A Perth-based company with the catchphrase "leading the next lithium cycle" has been unable to ride out a lull in prices for the precious mineral, with Lepidico (ASX: LPD) calling in voluntary administrators after failing to secure financing for a sub-US$50 million integrated project and concentrator in Namibia.
The directors of Lepidico, which listed on the ASX in 2016 via a reverse takeover and had a market capitalisation of $17 million before share trading was suspended recently, have appointed Richard Tucker and Paul Pracilio of KordaMentha as voluntary administrators for the group and various subsidiaries.
"The directors regrettably determined to place the companies into voluntary administration following unsuccessful attempts to secure financing for the Karibib Lithium Project and mineral concentrator," KordaMentha wrote in a statement to the ASX.

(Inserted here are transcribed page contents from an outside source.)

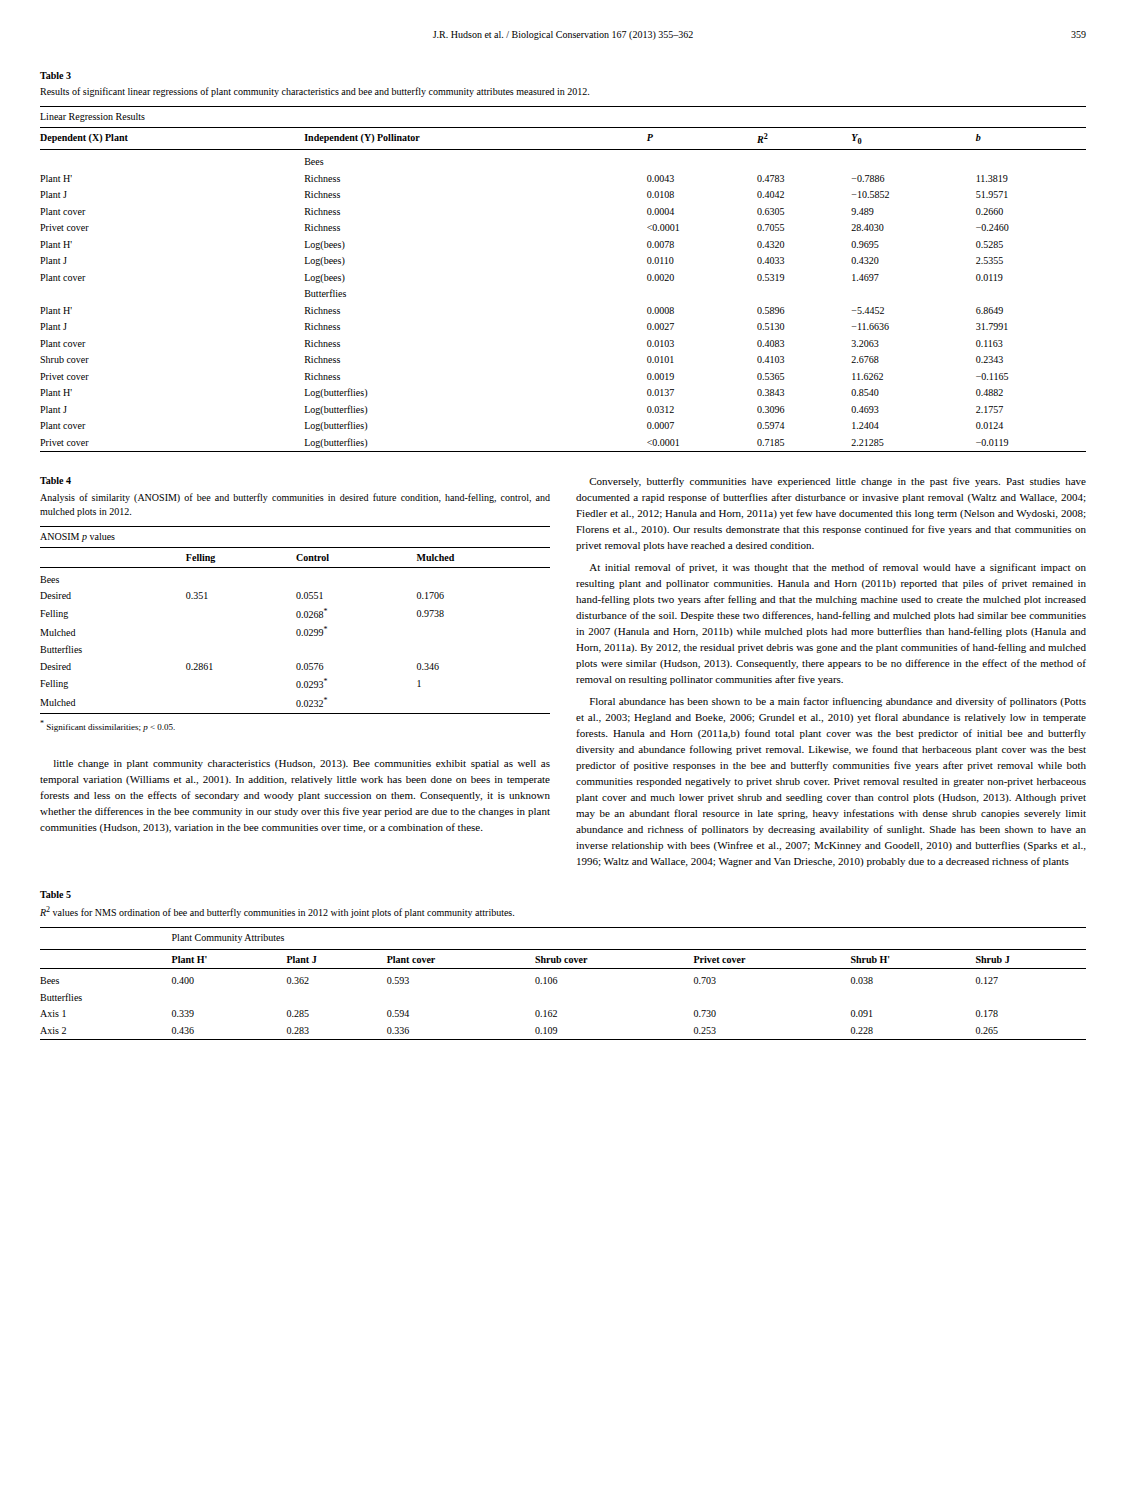J.R. Hudson et al. / Biological Conservation 167 (2013) 355–362 359
Table 3
Results of significant linear regressions of plant community characteristics and bee and butterfly community attributes measured in 2012.
| Linear Regression Results |
| Dependent (X) Plant | Independent (Y) Pollinator | P | R 2 | Y 0 | b |
| | Bees | | | | |
| Plant H' | Richness | 0.0043 | 0.4783 | −0.7886 | 11.3819 |
| Plant J | Richness | 0.0108 | 0.4042 | −10.5852 | 51.9571 |
| Plant cover | Richness | 0.0004 | 0.6305 | 9.489 | 0.2660 |
| Privet cover | Richness | <0.0001 | 0.7055 | 28.4030 | −0.2460 |
| Plant H' | Log(bees) | 0.0078 | 0.4320 | 0.9695 | 0.5285 |
| Plant J | Log(bees) | 0.0110 | 0.4033 | 0.4320 | 2.5355 |
| Plant cover | Log(bees) | 0.0020 | 0.5319 | 1.4697 | 0.0119 |
| | Butterflies | | | | |
| Plant H' | Richness | 0.0008 | 0.5896 | −5.4452 | 6.8649 |
| Plant J | Richness | 0.0027 | 0.5130 | −11.6636 | 31.7991 |
| Plant cover | Richness | 0.0103 | 0.4083 | 3.2063 | 0.1163 |
| Shrub cover | Richness | 0.0101 | 0.4103 | 2.6768 | 0.2343 |
| Privet cover | Richness | 0.0019 | 0.5365 | 11.6262 | −0.1165 |
| Plant H' | Log(butterflies) | 0.0137 | 0.3843 | 0.8540 | 0.4882 |
| Plant J | Log(butterflies) | 0.0312 | 0.3096 | 0.4693 | 2.1757 |
| Plant cover | Log(butterflies) | 0.0007 | 0.5974 | 1.2404 | 0.0124 |
| Privet cover | Log(butterflies) | <0.0001 | 0.7185 | 2.21285 | −0.0119 |
Table 4
Analysis of similarity (ANOSIM) of bee and butterfly communities in desired future condition, hand-felling, control, and mulched plots in 2012.
| ANOSIM p values |
| | Felling | Control | Mulched |
| Bees | | | |
| Desired | 0.351 | 0.0551 | 0.1706 |
| Felling | | 0.0268 * | 0.9738 |
| Mulched | | 0.0299 * | |
| Butterflies | | | |
| Desired | 0.2861 | 0.0576 | 0.346 |
| Felling | | 0.0293 * | 1 |
| Mulched | | 0.0232 * | |
* Significant dissimilarities; p < 0.05.
little change in plant community characteristics (Hudson, 2013). Bee communities exhibit spatial as well as temporal variation (Williams et al., 2001). In addition, relatively little work has been done on bees in temperate forests and less on the effects of secondary and woody plant succession on them. Consequently, it is unknown whether the differences in the bee community in our study over this five year period are due to the changes in plant communities (Hudson, 2013), variation in the bee communities over time, or a combination of these.
Conversely, butterfly communities have experienced little change in the past five years. Past studies have documented a rapid response of butterflies after disturbance or invasive plant removal (Waltz and Wallace, 2004; Fiedler et al., 2012; Hanula and Horn, 2011a) yet few have documented this long term (Nelson and Wydoski, 2008; Florens et al., 2010). Our results demonstrate that this response continued for five years and that communities on privet removal plots have reached a desired condition.
At initial removal of privet, it was thought that the method of removal would have a significant impact on resulting plant and pollinator communities. Hanula and Horn (2011b) reported that piles of privet remained in hand-felling plots two years after felling and that the mulching machine used to create the mulched plot increased disturbance of the soil. Despite these two differences, hand-felling and mulched plots had similar bee communities in 2007 (Hanula and Horn, 2011b) while mulched plots had more butterflies than hand-felling plots (Hanula and Horn, 2011a). By 2012, the residual privet debris was gone and the plant communities of hand-felling and mulched plots were similar (Hudson, 2013). Consequently, there appears to be no difference in the effect of the method of removal on resulting pollinator communities after five years.
Floral abundance has been shown to be a main factor influencing abundance and diversity of pollinators (Potts et al., 2003; Hegland and Boeke, 2006; Grundel et al., 2010) yet floral abundance is relatively low in temperate forests. Hanula and Horn (2011a,b) found total plant cover was the best predictor of initial bee and butterfly diversity and abundance following privet removal. Likewise, we found that herbaceous plant cover was the best predictor of positive responses in the bee and butterfly communities five years after privet removal while both communities responded negatively to privet shrub cover. Privet removal resulted in greater non-privet herbaceous plant cover and much lower privet shrub and seedling cover than control plots (Hudson, 2013). Although privet may be an abundant floral resource in late spring, heavy infestations with dense shrub canopies severely limit abundance and richness of pollinators by decreasing availability of sunlight. Shade has been shown to have an inverse relationship with bees (Winfree et al., 2007; McKinney and Goodell, 2010) and butterflies (Sparks et al., 1996; Waltz and Wallace, 2004; Wagner and Van Driesche, 2010) probably due to a decreased richness of plants
Table 5
R2 values for NMS ordination of bee and butterfly communities in 2012 with joint plots of plant community attributes.
| | Plant Community Attributes |
| | Plant H' | Plant J | Plant cover | Shrub cover | Privet cover | Shrub H' | Shrub J |
| Bees | 0.400 | 0.362 | 0.593 | 0.106 | 0.703 | 0.038 | 0.127 |
| Butterflies | | | | | | | |
| Axis 1 | 0.339 | 0.285 | 0.594 | 0.162 | 0.730 | 0.091 | 0.178 |
| Axis 2 | 0.436 | 0.283 | 0.336 | 0.109 | 0.253 | 0.228 | 0.265 |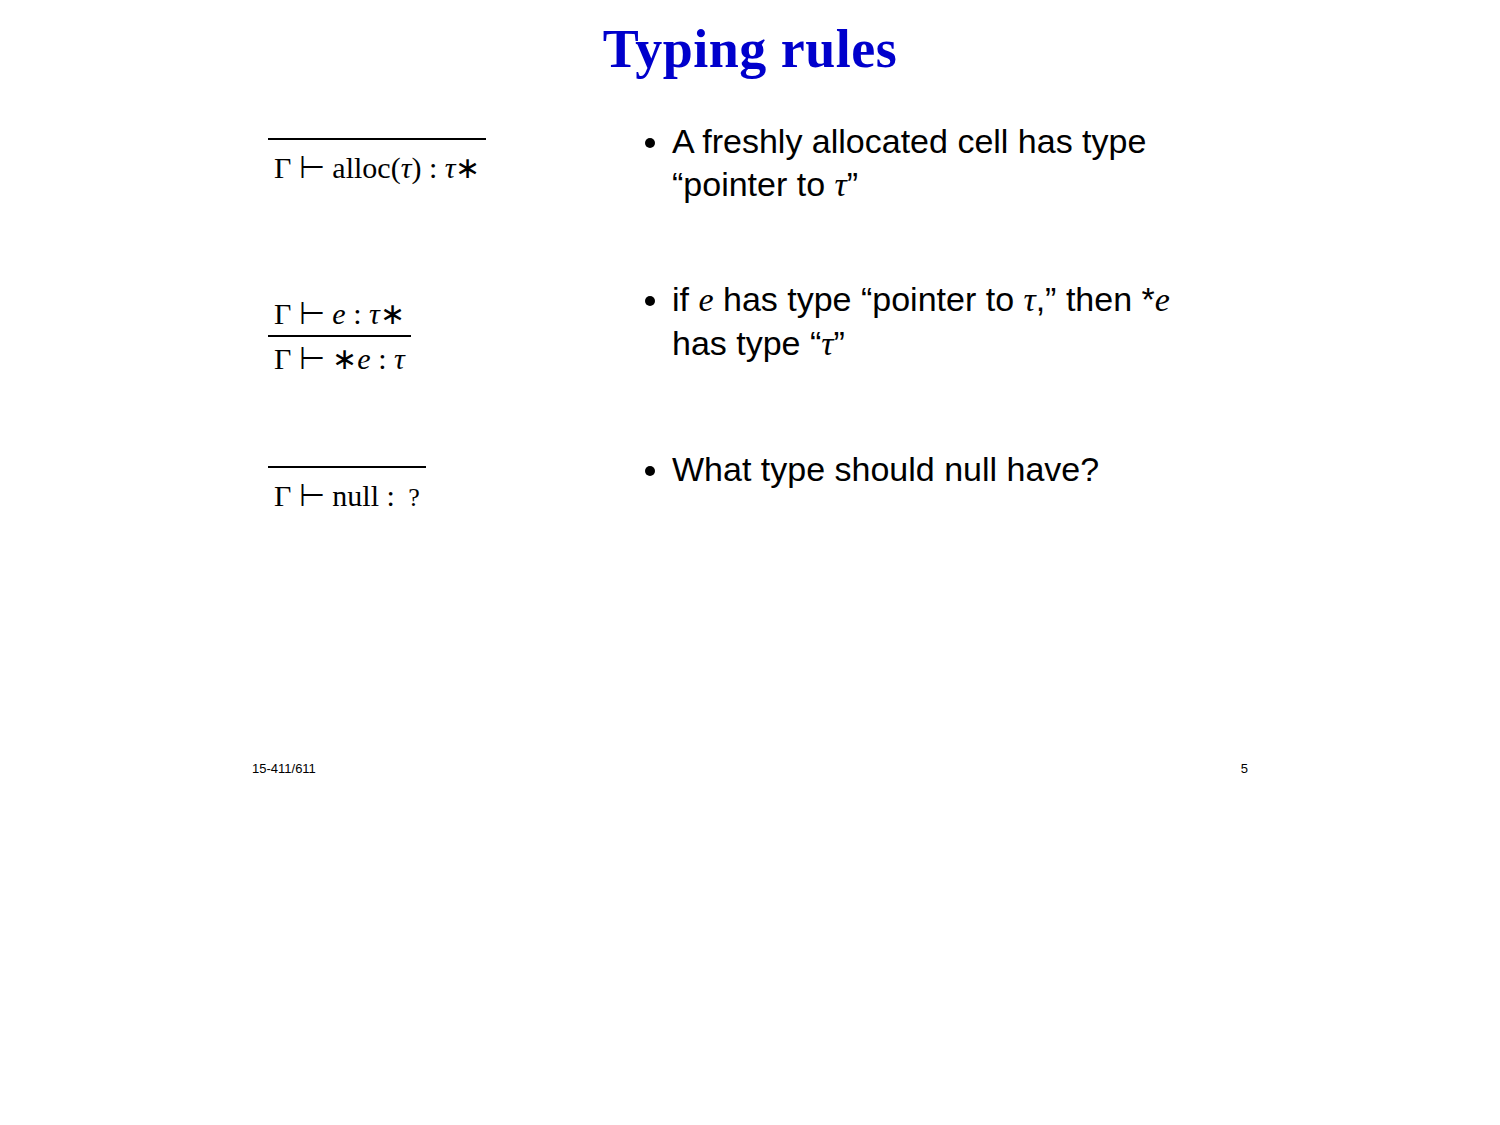Typing rules
Γ ⊢ alloc(τ) : τ∗
A freshly allocated cell has type “pointer to τ”
Γ ⊢ e : τ∗ Γ ⊢ ∗e : τ
if e has type “pointer to τ,” then *e has type “τ”
Γ ⊢ null : ?
What type should null have?
15-411/611 5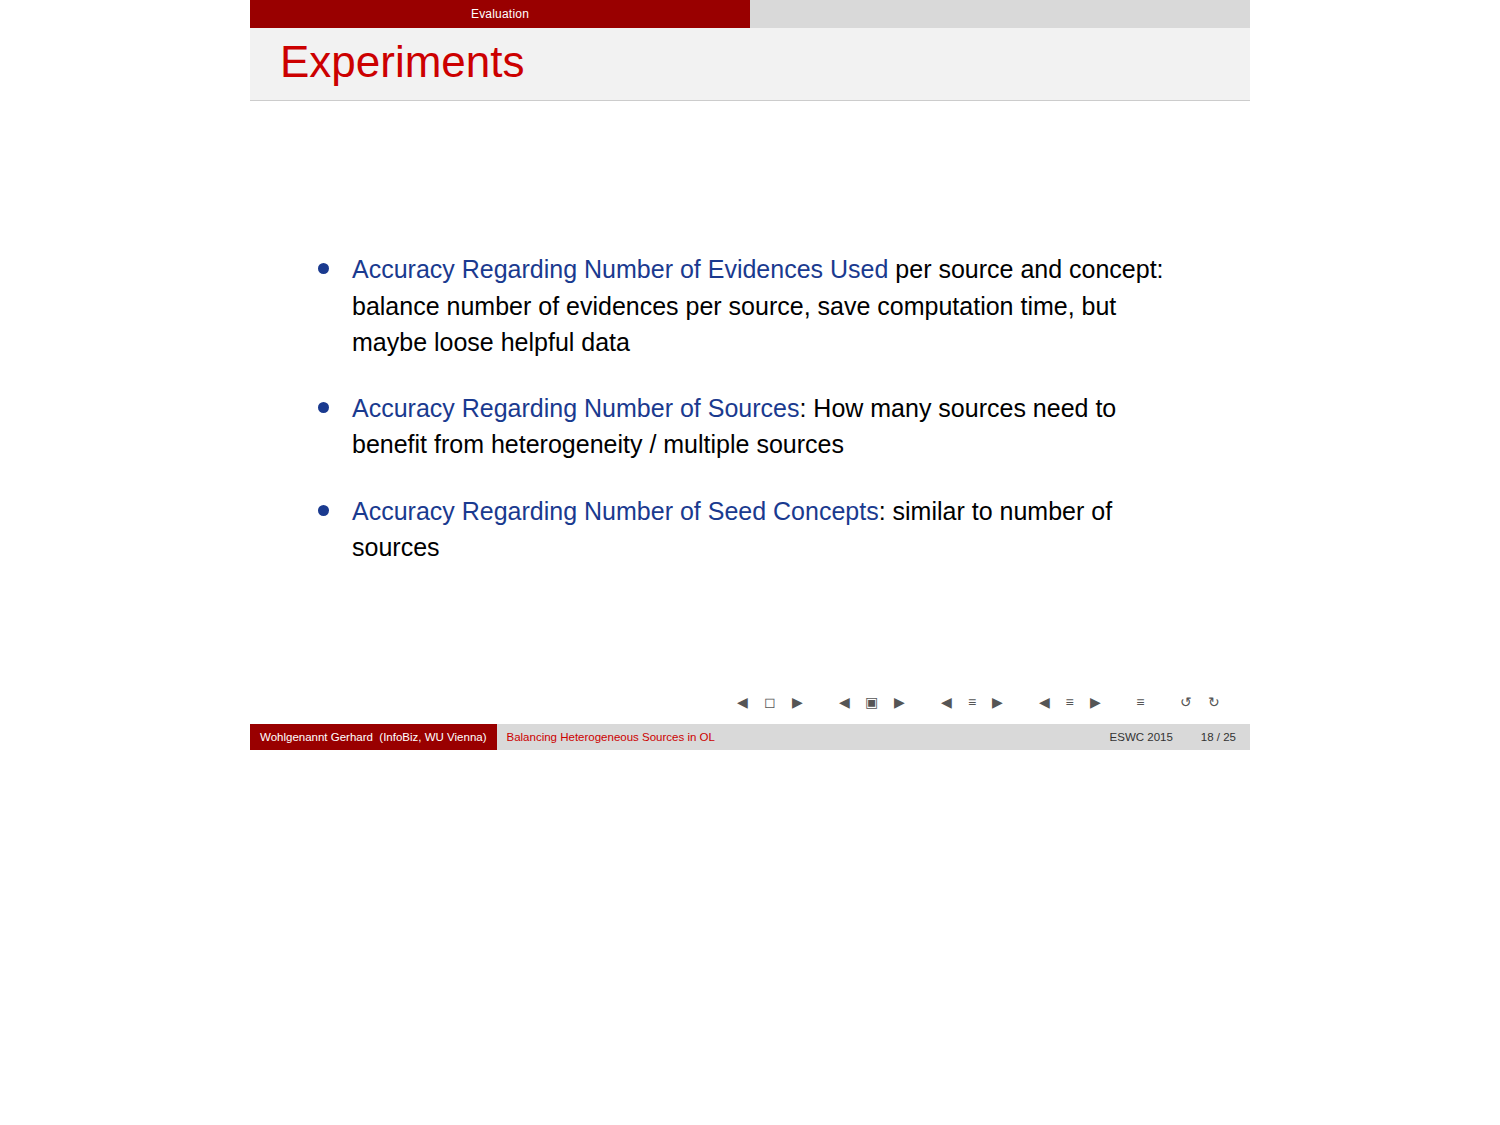Evaluation
Experiments
Accuracy Regarding Number of Evidences Used per source and concept: balance number of evidences per source, save computation time, but maybe loose helpful data
Accuracy Regarding Number of Sources: How many sources need to benefit from heterogeneity / multiple sources
Accuracy Regarding Number of Seed Concepts: similar to number of sources
◀ ◻ ▶ ◀ ▣ ▶ ◀ ≡ ▶ ◀ ≡ ▶ ≡ ↺ ↻
Wohlgenannt Gerhard (InfoBiz, WU Vienna)
Balancing Heterogeneous Sources in OL
ESWC 2015 18 / 25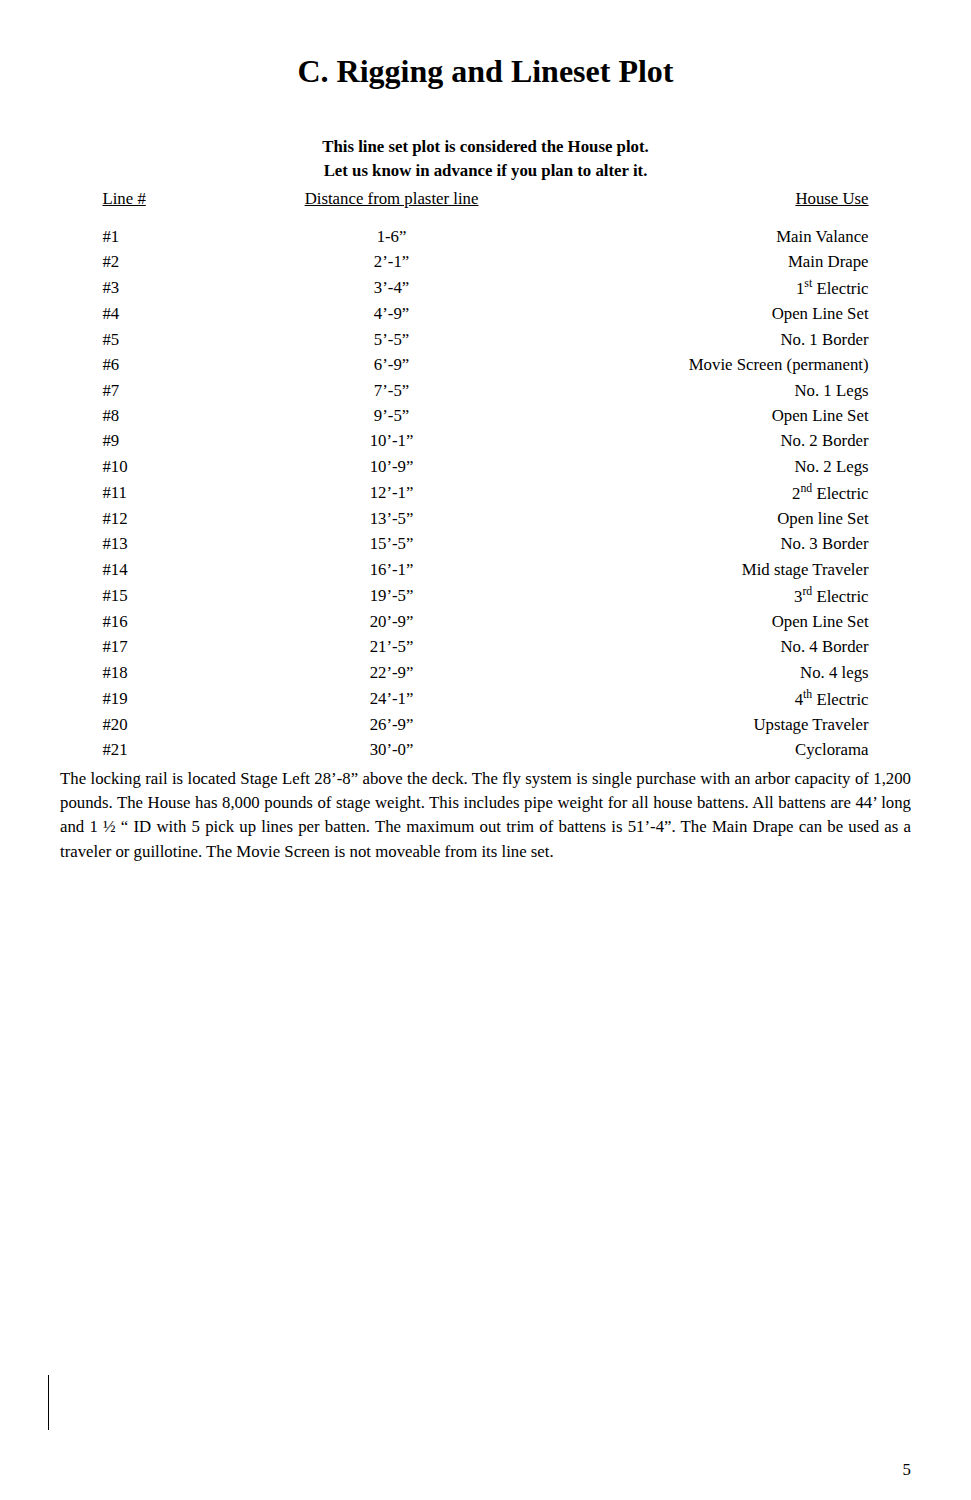C. Rigging and Lineset Plot
This line set plot is considered the House plot.
Let us know in advance if you plan to alter it.
| Line # | Distance from plaster line | House Use |
| --- | --- | --- |
| #1 | 1-6” | Main Valance |
| #2 | 2’-1” | Main Drape |
| #3 | 3’-4” | 1 st Electric |
| #4 | 4’-9” | Open Line Set |
| #5 | 5’-5” | No. 1 Border |
| #6 | 6’-9” | Movie Screen (permanent) |
| #7 | 7’-5” | No. 1 Legs |
| #8 | 9’-5” | Open Line Set |
| #9 | 10’-1” | No. 2 Border |
| #10 | 10’-9” | No. 2 Legs |
| #11 | 12’-1” | 2 nd Electric |
| #12 | 13’-5” | Open line Set |
| #13 | 15’-5” | No. 3 Border |
| #14 | 16’-1” | Mid stage Traveler |
| #15 | 19’-5” | 3 rd Electric |
| #16 | 20’-9” | Open Line Set |
| #17 | 21’-5” | No. 4 Border |
| #18 | 22’-9” | No. 4 legs |
| #19 | 24’-1” | 4 th Electric |
| #20 | 26’-9” | Upstage Traveler |
| #21 | 30’-0” | Cyclorama |
The locking rail is located Stage Left 28’-8” above the deck. The fly system is single purchase with an arbor capacity of 1,200 pounds. The House has 8,000 pounds of stage weight. This includes pipe weight for all house battens. All battens are 44’ long and 1 ½ “ ID with 5 pick up lines per batten. The maximum out trim of battens is 51’-4”. The Main Drape can be used as a traveler or guillotine. The Movie Screen is not moveable from its line set.
5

"The administrators intend to continue the sale and recapitalisation campaign that the companies had begun prior to their appointment. During this time the administrators will work closely with management and employees of the companies to assess the status of operations and preserve value."
The company describes itself as a "global leader in sustainable lithium mica processing" with its patented L-Max and LOHMax technologies that can extract lithium - a key component of the electrification economy and other advanced technologies - from lepidolite.
It claims the technologies deliver superior product quality and have "excellent associated environmental and social credentials". As recently as September Lepidico announced its technologies would be licensed to a £9 million ($17.7 million) demonstration plant to process lithium mica in Cornwall in the UK.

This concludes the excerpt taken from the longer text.